Staff Sgt. Ohad Dahan, 20 (left), Sgt. Lia Ben Nun, 19 (center) and Staff Sgt. Ori Yitzhak Iluz, 20, combat soldiers in the IDF’s Bardelas and Caracal battalions who were shot dead on the Egyptian border on June 3, 2023. (Israel Defense Forces)

The attacker opened fire at a group of soldiers approaching the area — some 200 meters (656 feet) away — fatally hitting Staff Sgt. Ohad Dahan, 20.

The three soldiers served in the mixed-gender light infantry Bardelas and Caracal battalions tasked with guarding the border. They were laid to rest on Sunday in their respective hometowns of Safed, Rishon Lezion, and Ofakim.

Rosen has denied making an implication of inappropriate conduct and accused his critics of defamation. He said his complaints were about the long overnight guarding shifts. “It is irresponsible to do something like this,” he added. “Let’s say it’s two men or two women — 12 hours, alone, on the border, and without contact?”

On Monday, Rosen tweeted a copy of a cease and desist letter filed on behalf of Channel 14 against an online commentator who tweeted that the outlet “basically suggested the male fighter and female combat soldiers killed at the guard post were probably f*cking and that is how someone was able to kill them.” The channel demanded a removal of the tweet and an apology.

In her speech on Monday, Michaeli also criticized ultra-Orthodox media for censoring Ben Nun’s face in its coverage of the attack for religious reasons.

Haredi news site JDN posted articles about the incident that featured a composite picture containing portraits of the male fatalities but only the background from a picture of Ben Nun.

Another version of the graphic element had the image of a lit candle instead of any of the portraits of the soldier made available by her family and friends.

״In the ultra-Orthodox media, they think so much about sex that they don’t even show Sgt. Lia Ben Nun,” said Michaeli.

“She’s erased. Instead of a picture of her, they show a picture of a fence, or a candle. Lia was good enough to pay with her life to protect them, to ensure they can sleep well at night, but God forbid they should pay her last respects and show her picture like those of the other two soldiers. Lia was good enough to serve in a place where their ultra-Orthodox peers are exempt from service. Exempt from defending the country. Exempt from playing their part,״ she said.

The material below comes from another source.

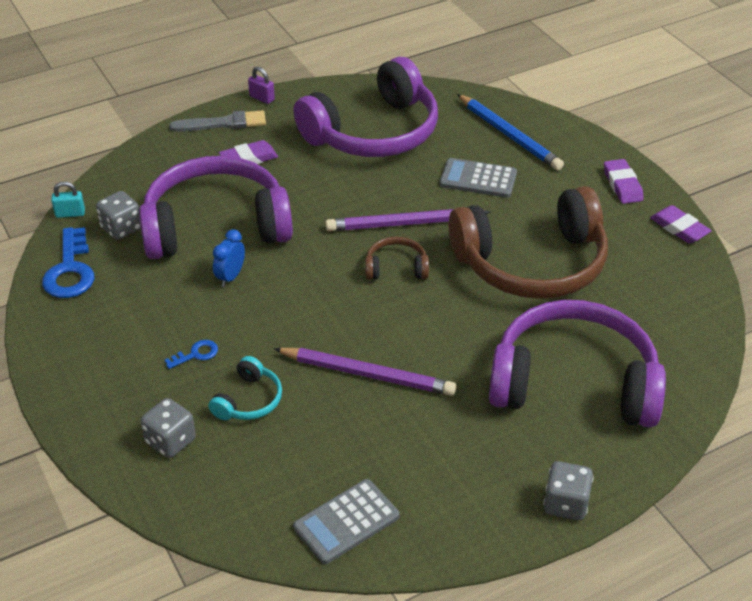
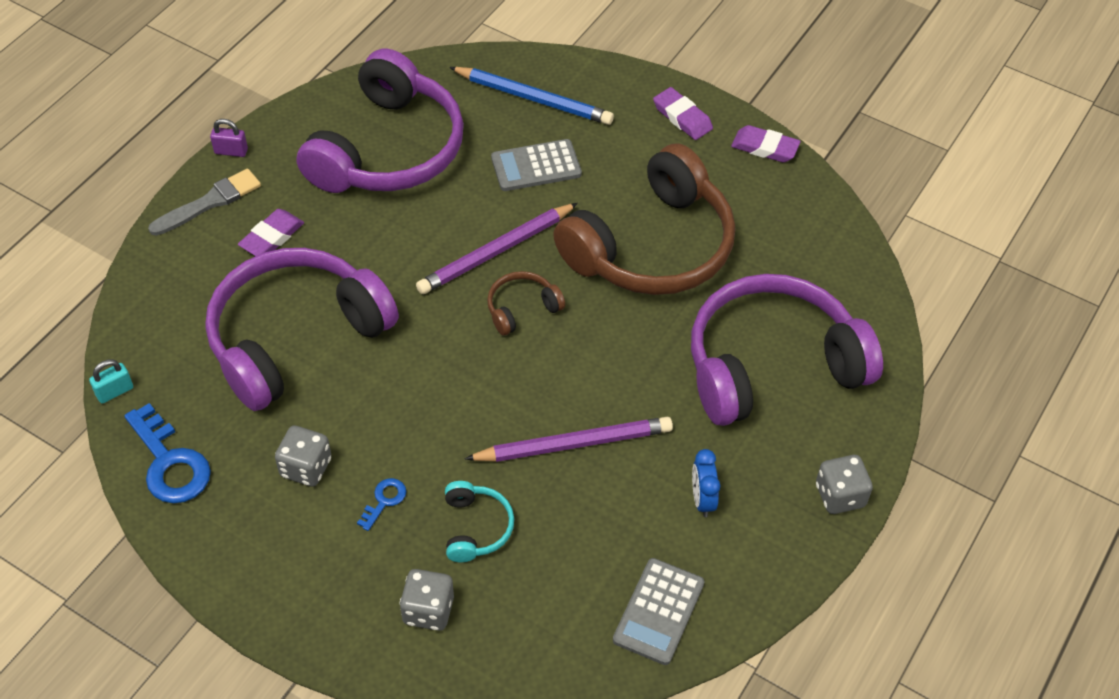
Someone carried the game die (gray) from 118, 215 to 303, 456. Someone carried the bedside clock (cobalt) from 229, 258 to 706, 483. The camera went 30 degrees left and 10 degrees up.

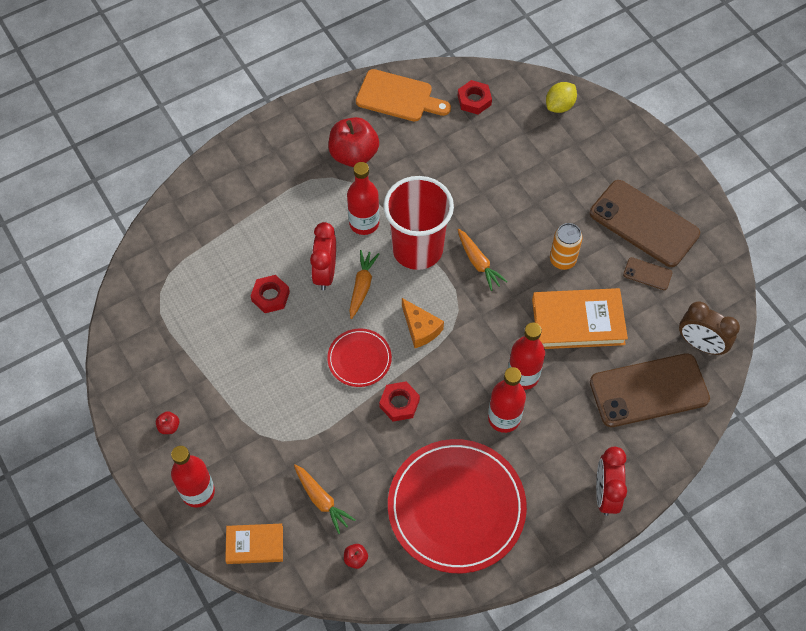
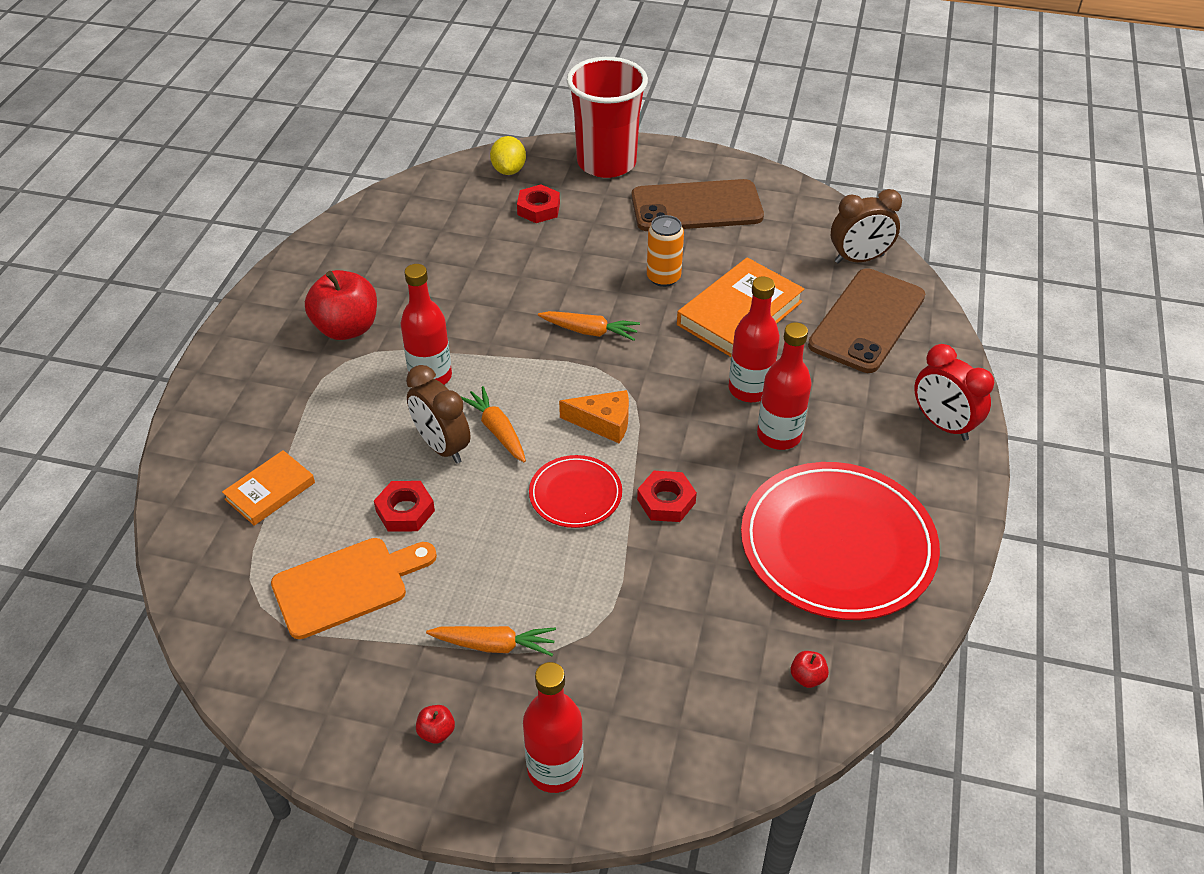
Someone carried the book (orange) from 254, 544 to 268, 488. Someone carried the cutting board (orange) from 403, 95 to 354, 588. Someone repainted the bedside clock (red) at 323, 256, which became the bedside clock (dark brown) at 438, 414. Someone carried the toy carrot (orange) from 324, 499 to 491, 641. Someone carried the hex nut (red) from 475, 97 to 538, 204. Someone carried the beaker (red) from 418, 223 to 607, 117. Someone took away the phone (dark brown) at 647, 273. The camera went 45 degrees left and 15 degrees down.

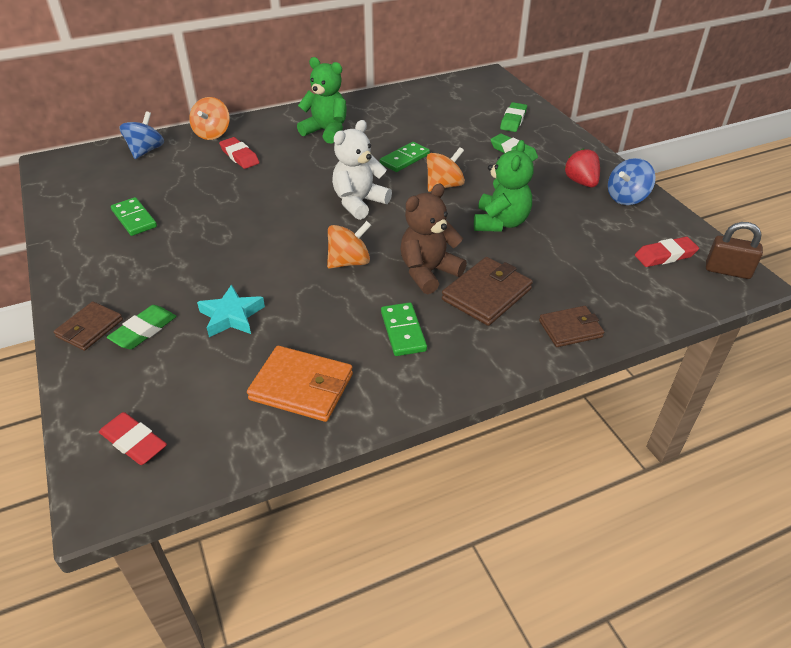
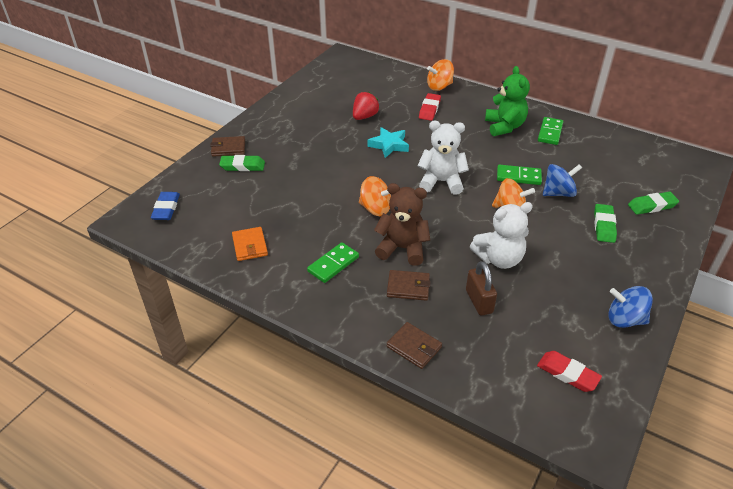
Someone repainted the eraser (red) at 133, 438, which became the eraser (cobalt) at 165, 206. Someone scaled the card wallet (orange) at 300, 384 by 0.66. Someone carried the toy strawberry (red) from 582, 167 to 366, 106. Someone carried the star shape (turquoise) from 231, 310 to 388, 142. Someone scaled the card wallet (dark brown) at 487, 291 by 0.66. Someone carried the lock (dark brown) from 734, 250 to 481, 288. Someone repainted the teddy bear (green) at 504, 186, which became the teddy bear (snow-white) at 501, 235. Someone carried the domino tile (green) from 134, 216 to 550, 131. Someone carried the toy top (cobalt) from 141, 135 to 562, 180. The camera went 55 degrees right and 0 degrees up.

Some Haredi Jews consider showing images of women immodest, and publications with very devout audiences censor them, mainly in printed newspapers where this is an established practice. Vandalism against posters with pictures of women on them — including on buses that drive through heavily Haredi neighborhoods — is not uncommon.

Women’s rights groups and others often protest the tendency to erase women from the public space in devout Haredi circles. The fact that this was applied to a soldier who died guarding the country’s border was particularly upsetting to many Israelis, who viewed it as disrespectful toward her and a sign of radicalization.